Suara.com - Pakar menyebut resistensi antimikroba bisa ditangani dengan baik dengan menggunakan pendekatan One Health. Apa itu?
Menurut Profesor Kesehatan Masyarakat dan Epidemiologi dari Universitas Diponegoro, Prof. dr. Agus Suwandono, MPH., Dr.PH., pendekatan dan kolaborasi intersektorial dapat menjadi salah satu upaya untuk menangani kejadian resistensi antimikroba (AMR) di Indonesia.
"Dalam menangani kejadian AMR, prinsip pendekatan One Health, yakni koordinasi, komunikasi, dan kolaborasi perlu dilakukan oleh seluruh pemangku kepentingan terkait (intersektoral)," kata Prof. Agus dikutip dari ANTARA.
"Pemerintah Indonesia sendiri sudah menetapkan kebijakan berupa Program Pengendalian Resistensi Antimikroba di rumah sakit-rumah sakit melalui Permenkes No.8 Tahun 2015 dan juga terdapat beberapa peraturan penggunaan antibiotik di luar rumah sakit," imbuhnya.
Baca Juga: Penggunaan Antibiotik Tak Sesuai, Penyebab Angka Resistensi Antimikroba Meningkat
Lebih lanjut, Prof. Agus yang merupakan Koordinator Indonesia One Health University Network (INDOHUN) itu mengatakan tidak hanya peran pemerintah yang diperlukan dalam penanganan AMR. Seperti pandemi COVID-19, program-program pemerintah akan berhasil jika didukung juga oleh masyarakat.

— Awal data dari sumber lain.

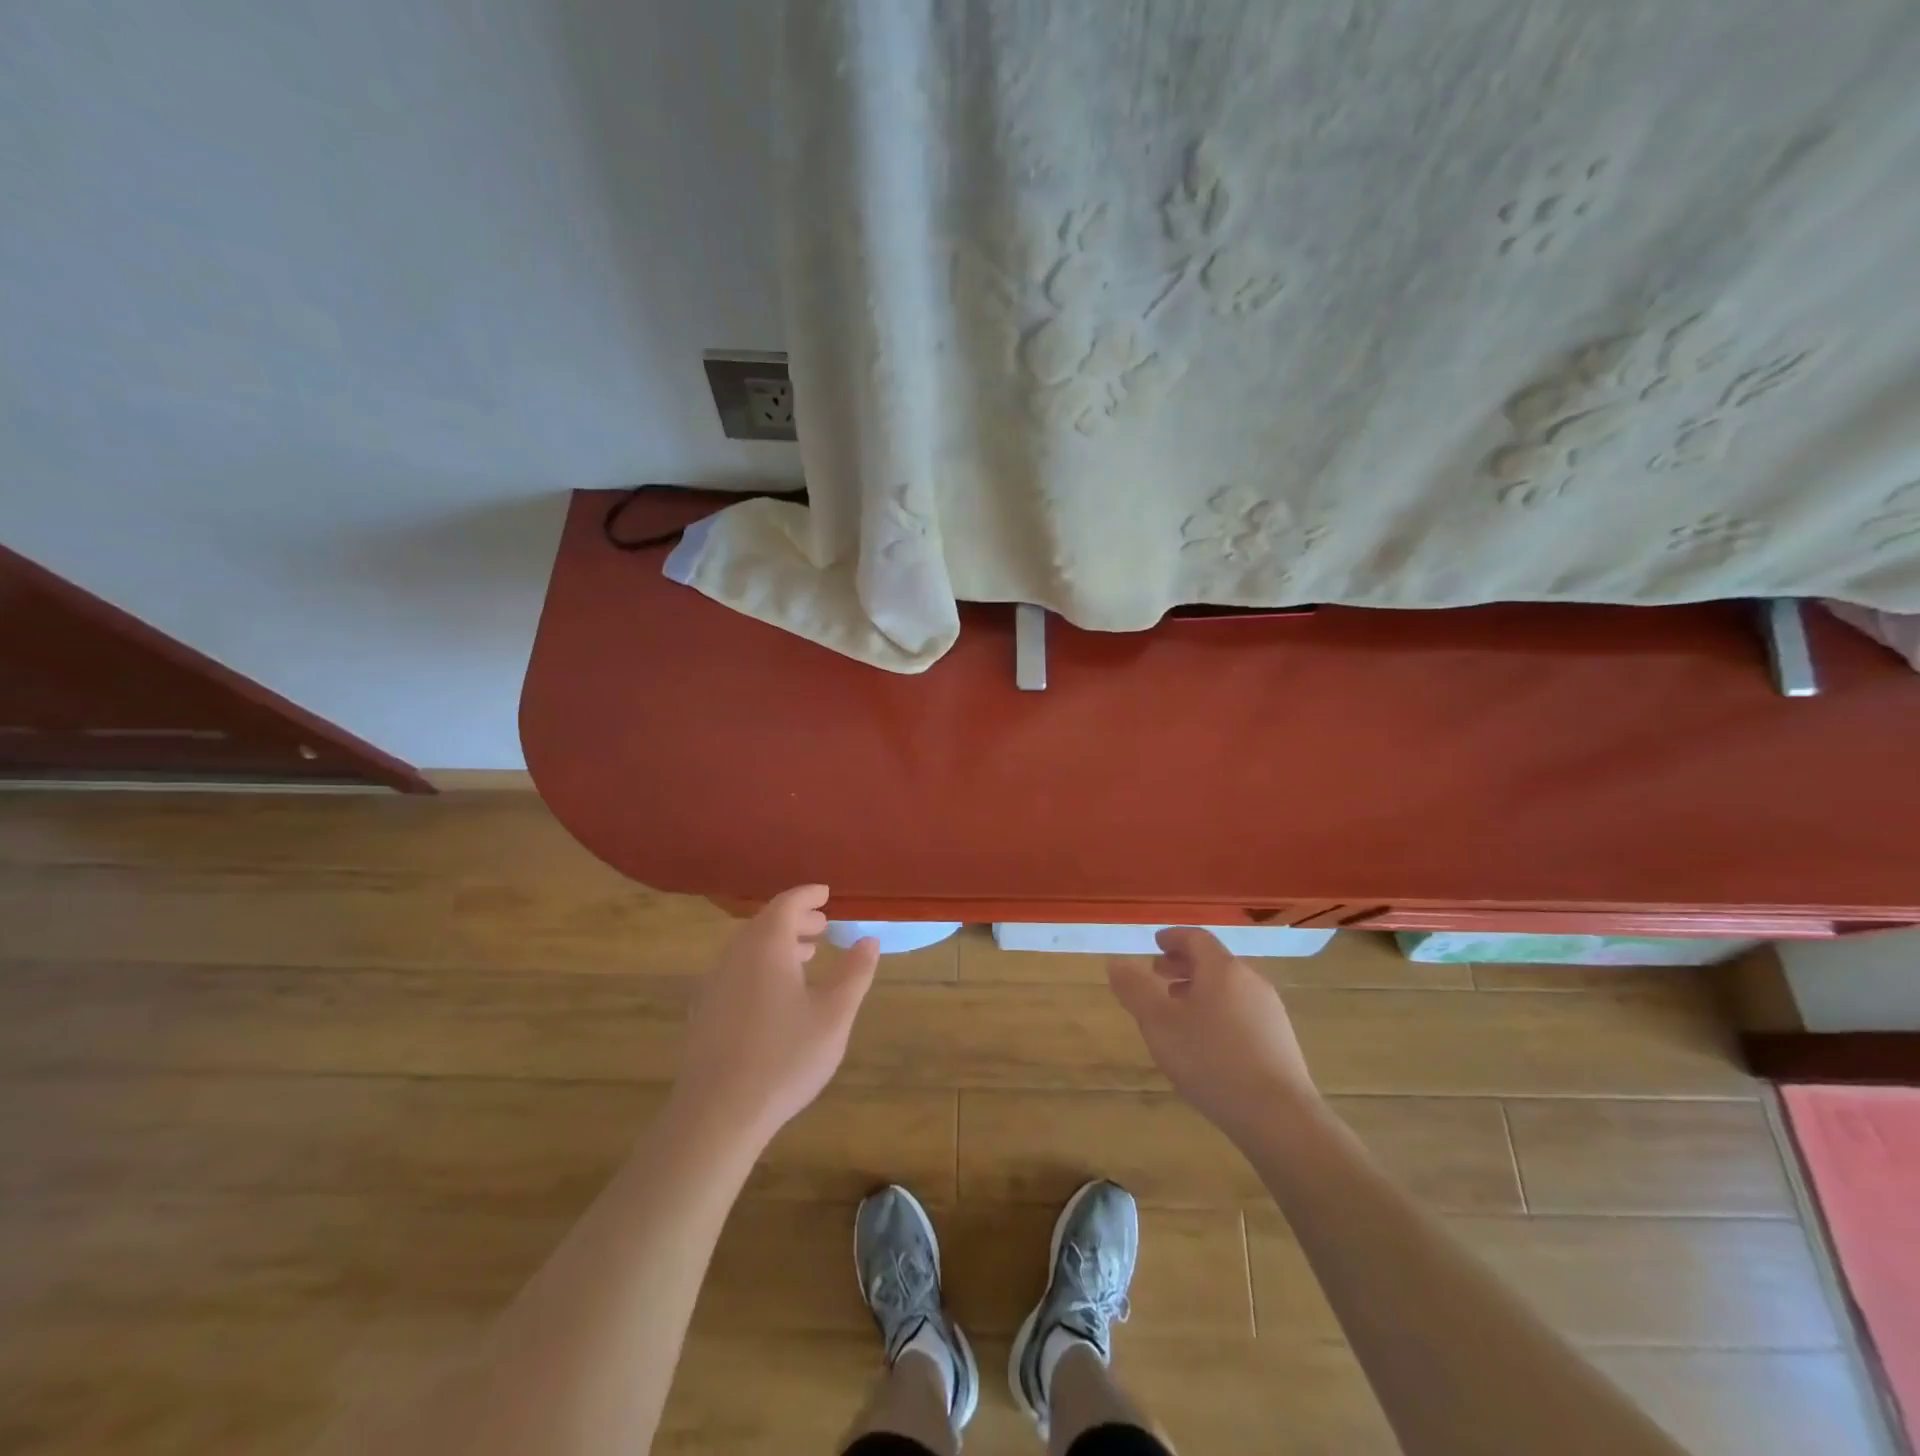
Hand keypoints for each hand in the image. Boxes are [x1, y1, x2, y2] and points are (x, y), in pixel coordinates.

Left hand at [672, 885, 879, 1146]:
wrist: (717, 1113)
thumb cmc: (784, 1057)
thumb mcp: (834, 1015)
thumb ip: (854, 972)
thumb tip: (869, 939)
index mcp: (767, 946)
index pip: (787, 903)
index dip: (808, 895)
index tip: (826, 893)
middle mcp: (735, 955)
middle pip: (765, 923)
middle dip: (795, 920)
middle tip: (823, 926)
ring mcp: (714, 983)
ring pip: (748, 948)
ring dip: (778, 943)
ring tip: (806, 956)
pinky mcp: (704, 1011)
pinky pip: (736, 970)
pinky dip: (760, 965)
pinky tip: (776, 994)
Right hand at [1109, 928, 1319, 1143]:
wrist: (1279, 1118)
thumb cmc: (1211, 1060)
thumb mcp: (1159, 1023)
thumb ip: (1134, 989)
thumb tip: (1115, 962)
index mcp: (1223, 970)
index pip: (1196, 939)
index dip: (1173, 938)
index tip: (1155, 944)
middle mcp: (1251, 982)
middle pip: (1214, 963)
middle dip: (1183, 966)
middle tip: (1158, 977)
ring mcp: (1270, 1013)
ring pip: (1229, 989)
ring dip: (1200, 991)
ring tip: (1177, 1013)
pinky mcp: (1280, 1042)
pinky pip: (1242, 1012)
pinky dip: (1218, 1012)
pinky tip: (1206, 1043)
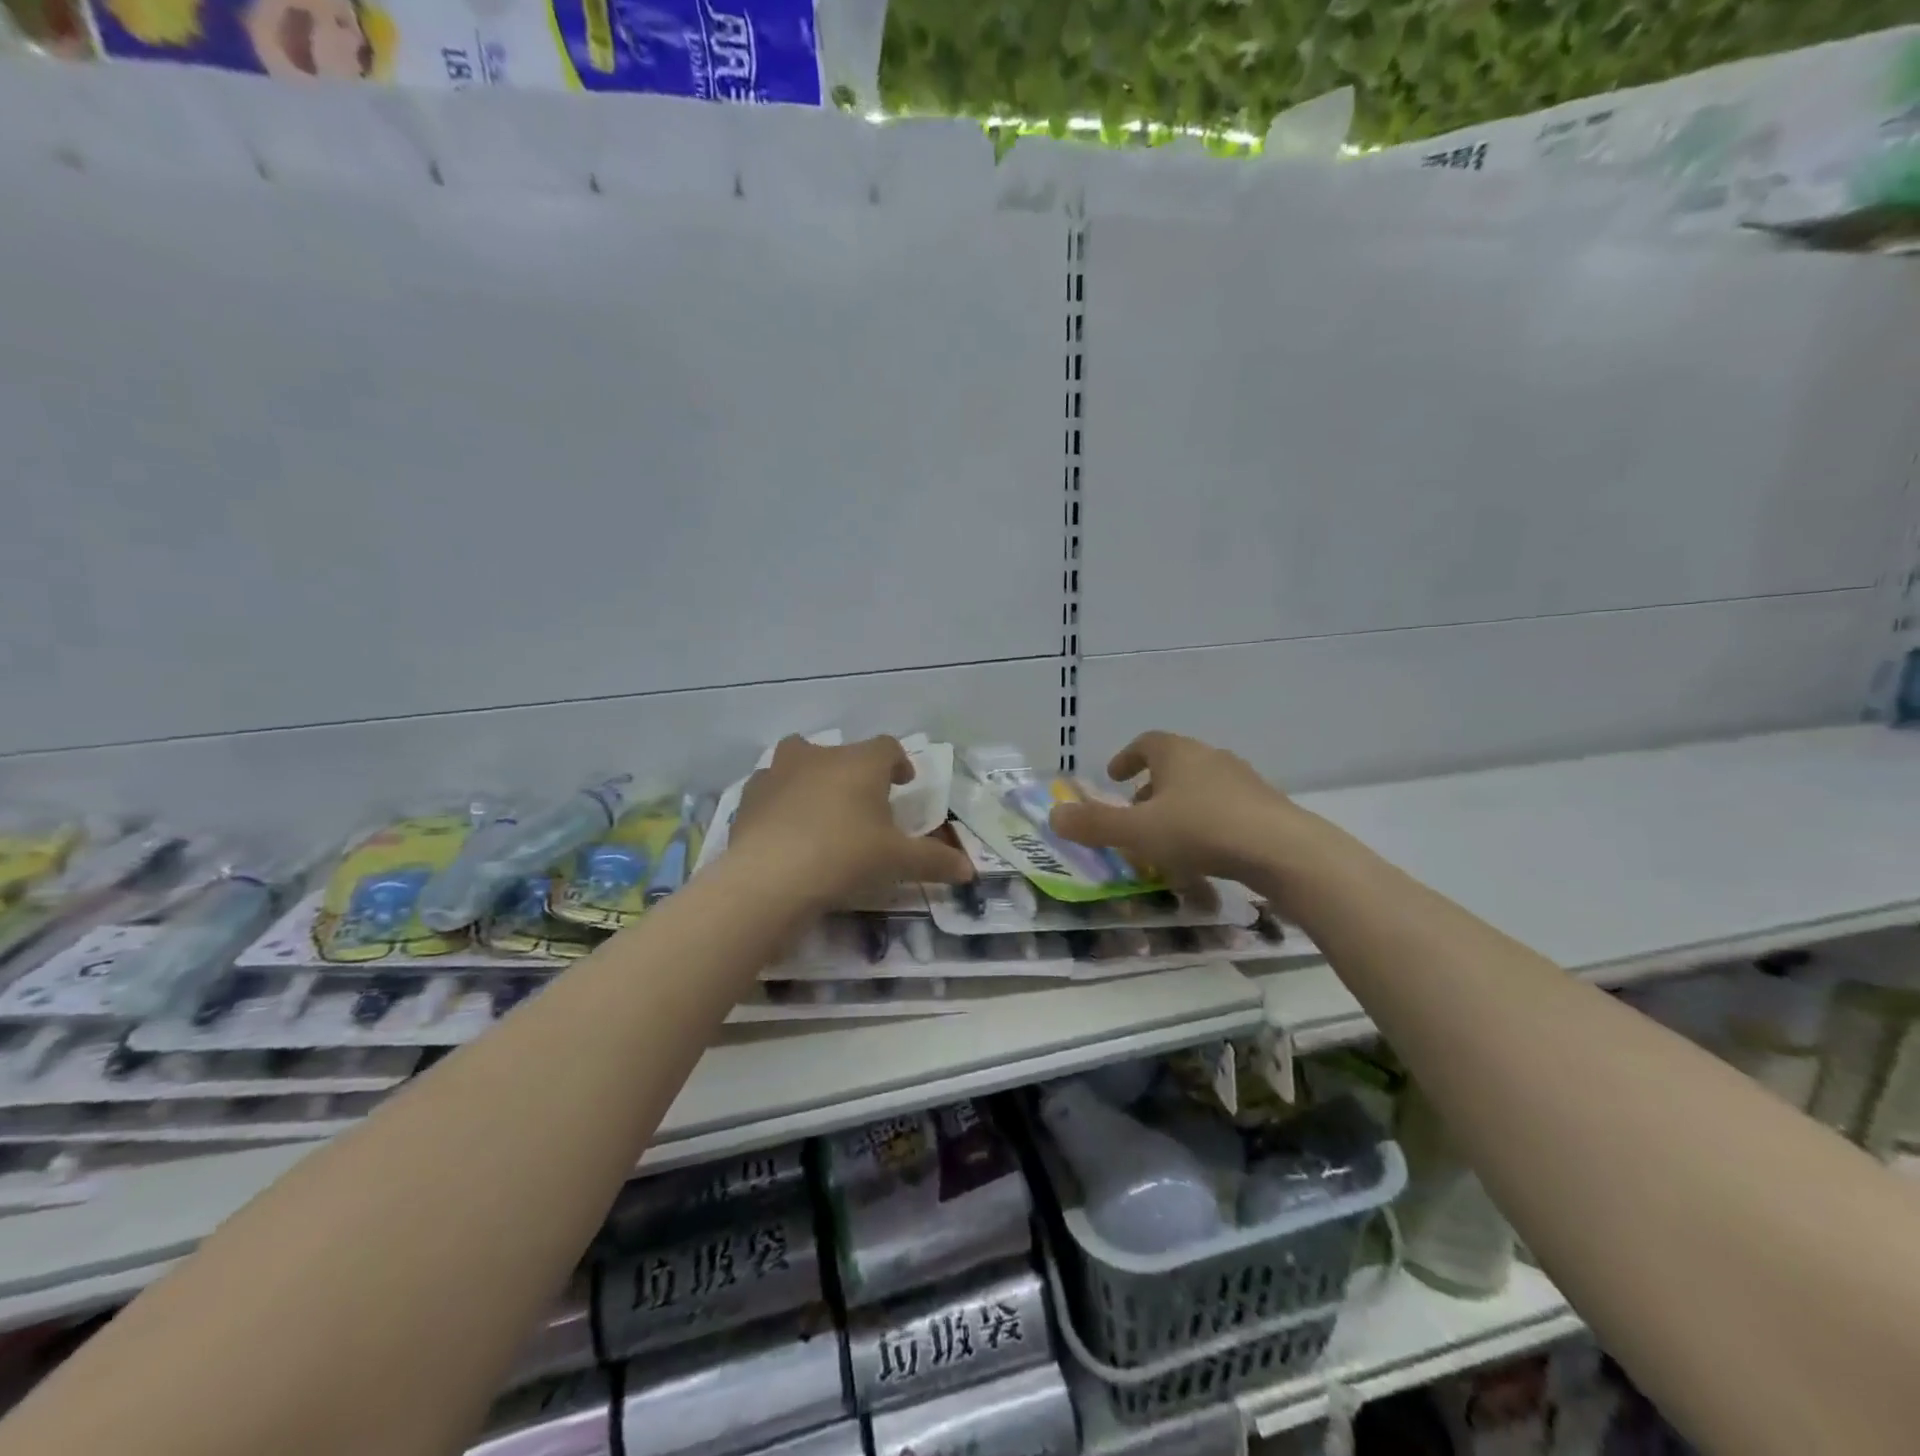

"Kontribusi masyarakat dalam pencegahan dan penanganan AMR diperlukan yaitu dalam menggunakan antibiotik secara bijak, rasional berdasarkan resep dokter, dan tuntas sesuai petunjuk dokter sehingga angka kesembuhan meningkat dan mencegah kejadian resistansi," ujarnya.
Sementara itu, berdasarkan data WHO, penggunaan antibiotik meningkat 91 persen secara global dan meningkat 165 persen di negara-negara berkembang pada periode 2000-2015. Implikasi dari AMR adalah sulitnya penyembuhan penyakit dan semakin tingginya biaya kesehatan.
Menurut penelitian dari European Observatory on Health Systems and Policies mengatakan bahwa rata-rata biaya perawatan yang dikeluarkan oleh pasien yang non-resistan terhadap bakteri Escherichia coli adalah sebesar 10.400 dolar AS atau sekitar Rp149 juta.
Sedangkan bagi pasien yang resistan, nilainya bertambah sebanyak 6 ribu dolar AS atau sekitar Rp86 juta, yang meliputi biaya perawatan, diagnosa, obat-obatan, dan layanan pendukung lainnya.
Baca Juga: Sumber Masalah, Ahli Ingin Penggunaan Antibiotik Diawasi Laiknya Obat Terlarang
"Berdasarkan data dari WHO, selama 15 tahun terakhir, penggunaan antibiotik meningkat sampai 91 persen secara global dan di negara berkembang sendiri meningkat hingga 165 persen. Peningkatan tajam ini membuat AMR masuk ke dalam 10 ancaman kesehatan global paling berbahaya di dunia dan perlu ditangani dengan baik," kata Prof. Agus.
Hal ini mendorong INDOHUN bekerja sama dengan Pfizer Indonesia untuk mengadakan seminar web dalam rangka peringatan World Antibiotic Awareness Week 2021 bertajuk" Kebijakan Peresepan dan Praktik Penjualan dan Konsumsi Antibiotik di Indonesia".
Seminar ini ditujukan kepada para akademisi, praktisi, klinisi, dan masyarakat umum agar semakin sadar, peduli, dan tergerak untuk berkontribusi dalam menekan laju kasus resistensi antimikroba di Indonesia.
Keterlibatan dari berbagai pihak multisektor, baik dari sektor medis, pasien, dan pemerintah, akan meningkatkan pencegahan resistensi antibiotik yang pada akhirnya diharapkan dapat meningkatkan mutu kesehatan masyarakat Indonesia.